Behn’s literary solution to her dilemma was nothing short of a stroke of genius, one which drew heavily upon existing forms and texts yet created an identity all of its own. Published letters were an established genre even before the success of The Love Letters Of A Portuguese Nun, which were translated into English in 1678. Whether real or fictional, these impassioned letters, focused upon the emotions of the writer to the exclusion of all else, were a literary revelation. Behn took her cue from them but went them one better, using letters to show both sides of an illicit love affair. In doing so she created a new form of fiction, the epistolary novel, which would dominate English prose writing throughout the 18th century.
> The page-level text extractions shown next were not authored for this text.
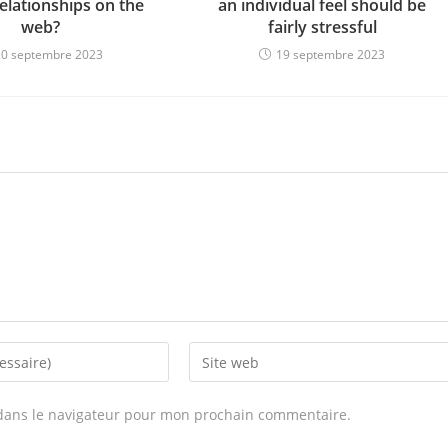
elationships on the
an individual feel should be
web?
fairly stressful
20 septembre 2023
19 septembre 2023
Enter
your
website
dans le navigateur pour mon prochain commentaire.
URL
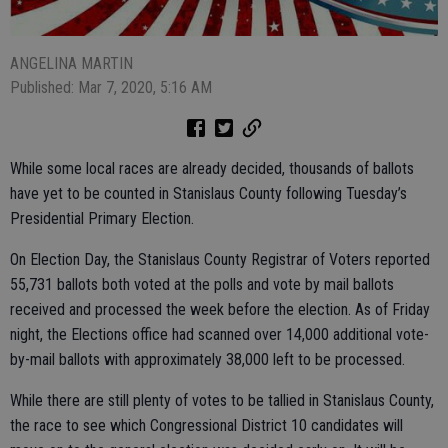
ANGELINA MARTIN
Published: Mar 7, 2020, 5:16 AM
While some local races are already decided, thousands of ballots
have yet to be counted in Stanislaus County following Tuesday’s
Presidential Primary Election.
On Election Day, the Stanislaus County Registrar of Voters reported
55,731 ballots both voted at the polls and vote by mail ballots
received and processed the week before the election. As of Friday
night, the Elections office had scanned over 14,000 additional vote-
by-mail ballots with approximately 38,000 left to be processed.
While there are still plenty of votes to be tallied in Stanislaus County,
the race to see which Congressional District 10 candidates will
But Behn didn’t stop there. Melded with the story told via letters, which provided the reader with plenty of sex, is a healthy dose of politics. In this, Behn resorted to the use of another established literary form, the roman à clef. In the 16th and much of the 17th century, this “disguised” form of writing was a means of examining great issues: of analysing, and criticising, nations, governments, peoples, mores; but as the 17th century wore on this form became increasingly a means of expressing a particular political viewpoint, or criticising a particular person – or exploiting a particular scandal – and of doing so more or less with impunity.

While many of these romans à clef strike us today as ludicrously transparent, as well as outrageous in content, there was apparently some kind of arrangement in place, at least a tacit one, that protected the booksellers and authors responsible for these works from legal repercussions, as long as all concerned adhered to the convention of pretending they were talking about “somewhere else”. During the years of the Popish Plot and the Exclusion Crisis in particular, as we have seen, in this way the most incredible accusations were thrown variously at the king and his court (and his brother), and at the enemies of the king and his court (and his brother), apparently without consequence.

And again, Aphra Behn took note. She was nervous about her new venture – which would finally be published anonymously, just in case – and the prospect of being somehow “protected” by employing a particular form of writing was naturally attractive. Behn’s work would eventually stretch to three volumes, of which only the first is in the classic epistolary form; but in its entirety, it is a roman à clef, the re-telling of a story that had scandalised the whole of England through the years 1682 – 1863, and which (no doubt to Behn’s eventual delight) would erupt again in 1685. As material for her first published attempt at prose, the story must have seemed to Behn almost too good to be true, offering illicit – and illegal – sex, outrageous doings amongst the aristocracy, and the opportunity to launch a scathing attack upon the enemies of the Stuart monarchy. Early in 1684, Aphra Behn published the first part of what is now widely regarded as the first true “modern” novel, Love Letters Between A Nobleman And His Sister.